▶ _EXTRACTED DATA_:

########################################

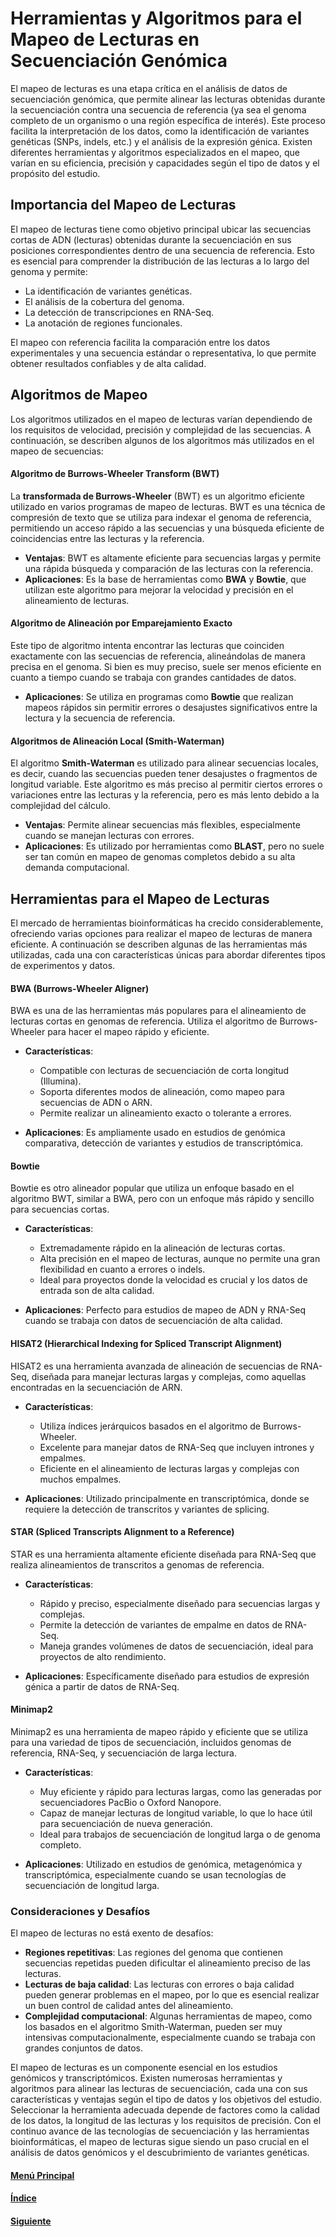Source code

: # Herramientas y Algoritmos para el Mapeo de Lecturas en Secuenciación Genómica

El mapeo de lecturas es una etapa crítica en el análisis de datos de secuenciación genómica, que permite alinear las lecturas obtenidas durante la secuenciación contra una secuencia de referencia (ya sea el genoma completo de un organismo o una región específica de interés). Este proceso facilita la interpretación de los datos, como la identificación de variantes genéticas (SNPs, indels, etc.) y el análisis de la expresión génica. Existen diferentes herramientas y algoritmos especializados en el mapeo, que varían en su eficiencia, precisión y capacidades según el tipo de datos y el propósito del estudio.

## Importancia del Mapeo de Lecturas 
El mapeo de lecturas tiene como objetivo principal ubicar las secuencias cortas de ADN (lecturas) obtenidas durante la secuenciación en sus posiciones correspondientes dentro de una secuencia de referencia. Esto es esencial para comprender la distribución de las lecturas a lo largo del genoma y permite:
   - La identificación de variantes genéticas.
   - El análisis de la cobertura del genoma.
   - La detección de transcripciones en RNA-Seq.
   - La anotación de regiones funcionales.
   
El mapeo con referencia facilita la comparación entre los datos experimentales y una secuencia estándar o representativa, lo que permite obtener resultados confiables y de alta calidad.

## Algoritmos de Mapeo

Los algoritmos utilizados en el mapeo de lecturas varían dependiendo de los requisitos de velocidad, precisión y complejidad de las secuencias. A continuación, se describen algunos de los algoritmos más utilizados en el mapeo de secuencias:

#### **Algoritmo de Burrows-Wheeler Transform (BWT)**
La **transformada de Burrows-Wheeler** (BWT) es un algoritmo eficiente utilizado en varios programas de mapeo de lecturas. BWT es una técnica de compresión de texto que se utiliza para indexar el genoma de referencia, permitiendo un acceso rápido a las secuencias y una búsqueda eficiente de coincidencias entre las lecturas y la referencia.

   - **Ventajas**: BWT es altamente eficiente para secuencias largas y permite una rápida búsqueda y comparación de las lecturas con la referencia.
   - **Aplicaciones**: Es la base de herramientas como **BWA** y **Bowtie**, que utilizan este algoritmo para mejorar la velocidad y precisión en el alineamiento de lecturas.

#### **Algoritmo de Alineación por Emparejamiento Exacto**
Este tipo de algoritmo intenta encontrar las lecturas que coinciden exactamente con las secuencias de referencia, alineándolas de manera precisa en el genoma. Si bien es muy preciso, suele ser menos eficiente en cuanto a tiempo cuando se trabaja con grandes cantidades de datos.

   - **Aplicaciones**: Se utiliza en programas como **Bowtie** que realizan mapeos rápidos sin permitir errores o desajustes significativos entre la lectura y la secuencia de referencia.

#### **Algoritmos de Alineación Local (Smith-Waterman)**
El algoritmo **Smith-Waterman** es utilizado para alinear secuencias locales, es decir, cuando las secuencias pueden tener desajustes o fragmentos de longitud variable. Este algoritmo es más preciso al permitir ciertos errores o variaciones entre las lecturas y la referencia, pero es más lento debido a la complejidad del cálculo.

   - **Ventajas**: Permite alinear secuencias más flexibles, especialmente cuando se manejan lecturas con errores.
   - **Aplicaciones**: Es utilizado por herramientas como **BLAST**, pero no suele ser tan común en mapeo de genomas completos debido a su alta demanda computacional.

## Herramientas para el Mapeo de Lecturas

El mercado de herramientas bioinformáticas ha crecido considerablemente, ofreciendo varias opciones para realizar el mapeo de lecturas de manera eficiente. A continuación se describen algunas de las herramientas más utilizadas, cada una con características únicas para abordar diferentes tipos de experimentos y datos.

#### **BWA (Burrows-Wheeler Aligner)**
BWA es una de las herramientas más populares para el alineamiento de lecturas cortas en genomas de referencia. Utiliza el algoritmo de Burrows-Wheeler para hacer el mapeo rápido y eficiente.

   - **Características**: 
     - Compatible con lecturas de secuenciación de corta longitud (Illumina).
     - Soporta diferentes modos de alineación, como mapeo para secuencias de ADN o ARN.
     - Permite realizar un alineamiento exacto o tolerante a errores.
   
   - **Aplicaciones**: Es ampliamente usado en estudios de genómica comparativa, detección de variantes y estudios de transcriptómica.

#### **Bowtie**
Bowtie es otro alineador popular que utiliza un enfoque basado en el algoritmo BWT, similar a BWA, pero con un enfoque más rápido y sencillo para secuencias cortas.

   - **Características**:
     - Extremadamente rápido en la alineación de lecturas cortas.
     - Alta precisión en el mapeo de lecturas, aunque no permite una gran flexibilidad en cuanto a errores o indels.
     - Ideal para proyectos donde la velocidad es crucial y los datos de entrada son de alta calidad.
   
   - **Aplicaciones**: Perfecto para estudios de mapeo de ADN y RNA-Seq cuando se trabaja con datos de secuenciación de alta calidad.

#### **HISAT2 (Hierarchical Indexing for Spliced Transcript Alignment)** 
HISAT2 es una herramienta avanzada de alineación de secuencias de RNA-Seq, diseñada para manejar lecturas largas y complejas, como aquellas encontradas en la secuenciación de ARN.

   - **Características**:
     - Utiliza índices jerárquicos basados en el algoritmo de Burrows-Wheeler.
     - Excelente para manejar datos de RNA-Seq que incluyen intrones y empalmes.
     - Eficiente en el alineamiento de lecturas largas y complejas con muchos empalmes.
   
   - **Aplicaciones**: Utilizado principalmente en transcriptómica, donde se requiere la detección de transcritos y variantes de splicing.

#### **STAR (Spliced Transcripts Alignment to a Reference)**
STAR es una herramienta altamente eficiente diseñada para RNA-Seq que realiza alineamientos de transcritos a genomas de referencia.

   - **Características**:
     - Rápido y preciso, especialmente diseñado para secuencias largas y complejas.
     - Permite la detección de variantes de empalme en datos de RNA-Seq.
     - Maneja grandes volúmenes de datos de secuenciación, ideal para proyectos de alto rendimiento.
   
   - **Aplicaciones**: Específicamente diseñado para estudios de expresión génica a partir de datos de RNA-Seq.

#### **Minimap2**
Minimap2 es una herramienta de mapeo rápido y eficiente que se utiliza para una variedad de tipos de secuenciación, incluidos genomas de referencia, RNA-Seq, y secuenciación de larga lectura.

   - **Características**:
     - Muy eficiente y rápido para lecturas largas, como las generadas por secuenciadores PacBio o Oxford Nanopore.
     - Capaz de manejar lecturas de longitud variable, lo que lo hace útil para secuenciación de nueva generación.
     - Ideal para trabajos de secuenciación de longitud larga o de genoma completo.
   
   - **Aplicaciones**: Utilizado en estudios de genómica, metagenómica y transcriptómica, especialmente cuando se usan tecnologías de secuenciación de longitud larga.

### **Consideraciones y Desafíos**
El mapeo de lecturas no está exento de desafíos:
   - **Regiones repetitivas**: Las regiones del genoma que contienen secuencias repetidas pueden dificultar el alineamiento preciso de las lecturas.
   - **Lecturas de baja calidad**: Las lecturas con errores o baja calidad pueden generar problemas en el mapeo, por lo que es esencial realizar un buen control de calidad antes del alineamiento.
   - **Complejidad computacional**: Algunas herramientas de mapeo, como los basados en el algoritmo Smith-Waterman, pueden ser muy intensivas computacionalmente, especialmente cuando se trabaja con grandes conjuntos de datos.

El mapeo de lecturas es un componente esencial en los estudios genómicos y transcriptómicos. Existen numerosas herramientas y algoritmos para alinear las lecturas de secuenciación, cada una con sus características y ventajas según el tipo de datos y los objetivos del estudio. Seleccionar la herramienta adecuada depende de factores como la calidad de los datos, la longitud de las lecturas y los requisitos de precisión. Con el continuo avance de las tecnologías de secuenciación y las herramientas bioinformáticas, el mapeo de lecturas sigue siendo un paso crucial en el análisis de datos genómicos y el descubrimiento de variantes genéticas.

#### [Menú Principal](../../index.md)
#### [Índice](./index.md)
#### [Siguiente](./05_procesodemapeo.md)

########################################

▶ _WHAT TO PRODUCE_:
Give again, word for word, every line of the listing above from the one with "El algoritmo **Smith-Waterman**" to the one with "## Herramientas para el Mapeo de Lecturas", both inclusive, and nothing beyond them.

▶ _WRITTEN RESPONSE_:
El algoritmo **Smith-Waterman** es utilizado para alinear secuencias locales, es decir, cuando las secuencias pueden tener desajustes o fragmentos de longitud variable. Este algoritmo es más preciso al permitir ciertos errores o variaciones entre las lecturas y la referencia, pero es más lento debido a la complejidad del cálculo.

   - **Ventajas**: Permite alinear secuencias más flexibles, especialmente cuando se manejan lecturas con errores.
   - **Aplicaciones**: Es utilizado por herramientas como **BLAST**, pero no suele ser tan común en mapeo de genomas completos debido a su alta demanda computacional.

## Herramientas para el Mapeo de Lecturas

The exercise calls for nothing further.